Repeat the entries below verbatim, from the line containing "genus: Centaurea" through the end of the entries, including both ends.

━━━━━━━━

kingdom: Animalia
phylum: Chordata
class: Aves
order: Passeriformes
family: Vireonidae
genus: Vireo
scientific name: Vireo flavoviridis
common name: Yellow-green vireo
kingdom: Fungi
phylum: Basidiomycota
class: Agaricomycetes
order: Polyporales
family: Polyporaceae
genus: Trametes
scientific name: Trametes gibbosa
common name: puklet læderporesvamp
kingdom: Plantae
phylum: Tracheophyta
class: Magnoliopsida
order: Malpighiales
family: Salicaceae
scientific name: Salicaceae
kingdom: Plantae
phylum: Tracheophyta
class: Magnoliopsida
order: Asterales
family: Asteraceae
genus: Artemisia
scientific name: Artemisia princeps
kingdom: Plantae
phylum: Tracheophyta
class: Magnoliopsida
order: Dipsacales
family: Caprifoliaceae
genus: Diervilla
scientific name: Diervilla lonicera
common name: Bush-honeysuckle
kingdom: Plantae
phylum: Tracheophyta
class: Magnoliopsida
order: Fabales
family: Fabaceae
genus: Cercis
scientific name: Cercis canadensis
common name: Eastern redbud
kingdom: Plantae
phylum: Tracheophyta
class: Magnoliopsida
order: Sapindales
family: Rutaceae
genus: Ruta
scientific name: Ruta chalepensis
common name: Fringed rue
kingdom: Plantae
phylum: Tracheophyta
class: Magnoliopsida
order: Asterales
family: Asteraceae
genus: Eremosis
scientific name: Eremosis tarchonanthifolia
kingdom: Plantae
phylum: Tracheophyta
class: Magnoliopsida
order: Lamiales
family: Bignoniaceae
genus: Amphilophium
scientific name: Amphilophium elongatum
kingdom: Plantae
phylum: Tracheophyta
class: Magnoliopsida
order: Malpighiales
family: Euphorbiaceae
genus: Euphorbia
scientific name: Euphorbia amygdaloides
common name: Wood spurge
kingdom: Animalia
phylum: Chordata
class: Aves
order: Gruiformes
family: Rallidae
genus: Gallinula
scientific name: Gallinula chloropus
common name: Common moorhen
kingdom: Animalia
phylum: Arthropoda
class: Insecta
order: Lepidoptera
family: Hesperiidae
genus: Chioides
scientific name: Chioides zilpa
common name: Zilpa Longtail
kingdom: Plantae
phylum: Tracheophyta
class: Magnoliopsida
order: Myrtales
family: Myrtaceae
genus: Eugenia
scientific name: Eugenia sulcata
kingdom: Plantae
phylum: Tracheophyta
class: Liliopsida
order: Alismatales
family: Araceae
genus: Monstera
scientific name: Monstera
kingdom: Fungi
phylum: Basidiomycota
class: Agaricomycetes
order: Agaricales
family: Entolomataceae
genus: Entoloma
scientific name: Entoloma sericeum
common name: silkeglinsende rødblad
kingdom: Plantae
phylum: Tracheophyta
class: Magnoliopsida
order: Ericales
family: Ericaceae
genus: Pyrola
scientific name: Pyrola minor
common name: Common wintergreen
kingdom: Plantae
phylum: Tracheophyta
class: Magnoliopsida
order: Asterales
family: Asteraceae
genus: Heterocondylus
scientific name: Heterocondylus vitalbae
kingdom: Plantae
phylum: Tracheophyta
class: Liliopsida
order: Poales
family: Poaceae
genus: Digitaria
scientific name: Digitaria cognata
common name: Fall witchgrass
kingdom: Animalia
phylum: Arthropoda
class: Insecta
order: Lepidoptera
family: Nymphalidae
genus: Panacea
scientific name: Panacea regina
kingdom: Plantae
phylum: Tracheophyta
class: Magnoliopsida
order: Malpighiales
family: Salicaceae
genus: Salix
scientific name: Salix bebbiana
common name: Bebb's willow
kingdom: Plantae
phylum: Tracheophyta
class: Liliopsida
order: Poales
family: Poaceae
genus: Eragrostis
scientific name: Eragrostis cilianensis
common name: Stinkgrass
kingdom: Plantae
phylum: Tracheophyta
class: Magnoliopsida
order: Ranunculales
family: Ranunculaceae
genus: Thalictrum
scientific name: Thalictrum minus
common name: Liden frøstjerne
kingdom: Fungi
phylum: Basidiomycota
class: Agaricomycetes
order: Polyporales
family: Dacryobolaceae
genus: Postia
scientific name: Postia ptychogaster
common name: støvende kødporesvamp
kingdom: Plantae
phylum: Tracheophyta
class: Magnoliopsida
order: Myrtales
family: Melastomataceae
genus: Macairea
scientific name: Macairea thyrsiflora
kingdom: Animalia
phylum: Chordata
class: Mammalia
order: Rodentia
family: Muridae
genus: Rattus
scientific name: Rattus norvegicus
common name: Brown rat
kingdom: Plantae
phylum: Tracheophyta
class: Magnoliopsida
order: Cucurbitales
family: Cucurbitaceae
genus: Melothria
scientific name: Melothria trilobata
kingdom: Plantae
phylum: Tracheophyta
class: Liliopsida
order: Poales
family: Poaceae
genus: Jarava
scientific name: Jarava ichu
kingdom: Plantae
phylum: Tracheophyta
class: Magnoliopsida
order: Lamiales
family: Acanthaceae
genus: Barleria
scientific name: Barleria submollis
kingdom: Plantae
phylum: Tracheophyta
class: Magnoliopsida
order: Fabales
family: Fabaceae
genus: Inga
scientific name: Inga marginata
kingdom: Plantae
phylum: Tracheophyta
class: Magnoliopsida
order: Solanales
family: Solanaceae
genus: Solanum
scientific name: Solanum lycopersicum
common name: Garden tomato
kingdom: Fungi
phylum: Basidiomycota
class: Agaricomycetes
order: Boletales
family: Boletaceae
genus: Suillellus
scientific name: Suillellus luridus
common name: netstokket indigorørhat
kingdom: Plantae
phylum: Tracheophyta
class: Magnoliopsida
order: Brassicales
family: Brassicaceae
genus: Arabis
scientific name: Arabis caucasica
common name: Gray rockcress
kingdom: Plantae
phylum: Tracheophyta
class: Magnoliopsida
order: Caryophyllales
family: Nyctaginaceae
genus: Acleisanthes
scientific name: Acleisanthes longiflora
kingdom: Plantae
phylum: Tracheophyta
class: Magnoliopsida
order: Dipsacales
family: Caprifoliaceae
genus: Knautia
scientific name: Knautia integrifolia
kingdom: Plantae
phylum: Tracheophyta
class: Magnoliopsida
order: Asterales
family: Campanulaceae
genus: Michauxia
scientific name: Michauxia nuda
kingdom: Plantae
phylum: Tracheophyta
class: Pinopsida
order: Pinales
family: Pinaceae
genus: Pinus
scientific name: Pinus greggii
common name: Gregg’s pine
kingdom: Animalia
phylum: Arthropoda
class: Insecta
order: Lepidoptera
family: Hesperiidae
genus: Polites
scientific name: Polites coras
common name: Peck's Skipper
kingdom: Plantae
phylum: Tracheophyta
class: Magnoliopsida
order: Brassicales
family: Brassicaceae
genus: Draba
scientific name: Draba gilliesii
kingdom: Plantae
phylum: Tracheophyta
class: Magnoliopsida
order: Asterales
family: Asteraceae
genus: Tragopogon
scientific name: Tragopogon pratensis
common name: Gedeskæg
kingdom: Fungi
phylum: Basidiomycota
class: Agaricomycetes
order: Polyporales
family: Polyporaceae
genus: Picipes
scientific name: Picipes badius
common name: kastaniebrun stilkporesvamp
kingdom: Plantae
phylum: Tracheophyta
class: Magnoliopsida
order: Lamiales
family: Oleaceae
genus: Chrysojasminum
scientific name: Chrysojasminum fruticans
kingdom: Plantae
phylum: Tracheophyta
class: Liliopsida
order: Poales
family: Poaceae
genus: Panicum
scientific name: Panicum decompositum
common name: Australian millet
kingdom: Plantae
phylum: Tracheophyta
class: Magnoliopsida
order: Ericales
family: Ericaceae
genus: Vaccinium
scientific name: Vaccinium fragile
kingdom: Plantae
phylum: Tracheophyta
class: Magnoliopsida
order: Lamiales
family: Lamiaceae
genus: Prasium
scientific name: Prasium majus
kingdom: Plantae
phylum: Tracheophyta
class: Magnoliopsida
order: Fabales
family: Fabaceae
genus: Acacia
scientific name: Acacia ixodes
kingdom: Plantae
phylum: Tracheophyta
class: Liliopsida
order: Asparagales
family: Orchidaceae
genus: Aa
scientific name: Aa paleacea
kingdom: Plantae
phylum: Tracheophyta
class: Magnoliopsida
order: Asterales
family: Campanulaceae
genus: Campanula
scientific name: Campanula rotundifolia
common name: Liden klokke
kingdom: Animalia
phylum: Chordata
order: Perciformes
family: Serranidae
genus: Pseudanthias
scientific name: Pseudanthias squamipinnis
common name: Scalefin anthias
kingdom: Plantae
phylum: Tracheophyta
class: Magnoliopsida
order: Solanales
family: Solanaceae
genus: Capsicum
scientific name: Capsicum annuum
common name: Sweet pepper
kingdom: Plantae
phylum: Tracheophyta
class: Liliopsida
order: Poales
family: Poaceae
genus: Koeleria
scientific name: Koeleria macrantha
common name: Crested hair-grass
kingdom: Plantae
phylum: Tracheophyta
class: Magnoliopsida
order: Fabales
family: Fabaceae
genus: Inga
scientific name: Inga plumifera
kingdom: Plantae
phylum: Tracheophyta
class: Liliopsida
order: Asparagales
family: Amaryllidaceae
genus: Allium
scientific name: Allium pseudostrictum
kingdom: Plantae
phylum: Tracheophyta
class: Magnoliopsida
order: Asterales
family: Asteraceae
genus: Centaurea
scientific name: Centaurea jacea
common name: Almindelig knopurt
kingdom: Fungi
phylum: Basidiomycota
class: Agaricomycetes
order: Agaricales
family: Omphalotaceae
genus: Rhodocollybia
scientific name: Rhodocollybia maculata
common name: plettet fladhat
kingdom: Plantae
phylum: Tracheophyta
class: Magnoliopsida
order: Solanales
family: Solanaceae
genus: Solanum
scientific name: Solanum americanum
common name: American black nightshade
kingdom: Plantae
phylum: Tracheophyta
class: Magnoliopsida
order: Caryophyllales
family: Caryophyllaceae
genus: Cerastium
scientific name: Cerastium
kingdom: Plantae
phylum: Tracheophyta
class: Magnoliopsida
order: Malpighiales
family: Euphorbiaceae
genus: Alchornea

━━━━━━━━

RESPONSE FOR THIS EXERCISE
genus: Centaurea
scientific name: Centaurea jacea
common name: Almindelig knopurt
kingdom: Fungi
phylum: Basidiomycota
class: Agaricomycetes
order: Agaricales
family: Omphalotaceae
genus: Rhodocollybia
scientific name: Rhodocollybia maculata
common name: plettet fladhat
kingdom: Plantae
phylum: Tracheophyta
class: Magnoliopsida
order: Solanales
family: Solanaceae
genus: Solanum
scientific name: Solanum americanum
common name: American black nightshade
kingdom: Plantae
phylum: Tracheophyta
class: Magnoliopsida
order: Caryophyllales
family: Caryophyllaceae
genus: Cerastium
scientific name: Cerastium
kingdom: Plantae
phylum: Tracheophyta
class: Magnoliopsida
order: Malpighiales
family: Euphorbiaceae
genus: Alchornea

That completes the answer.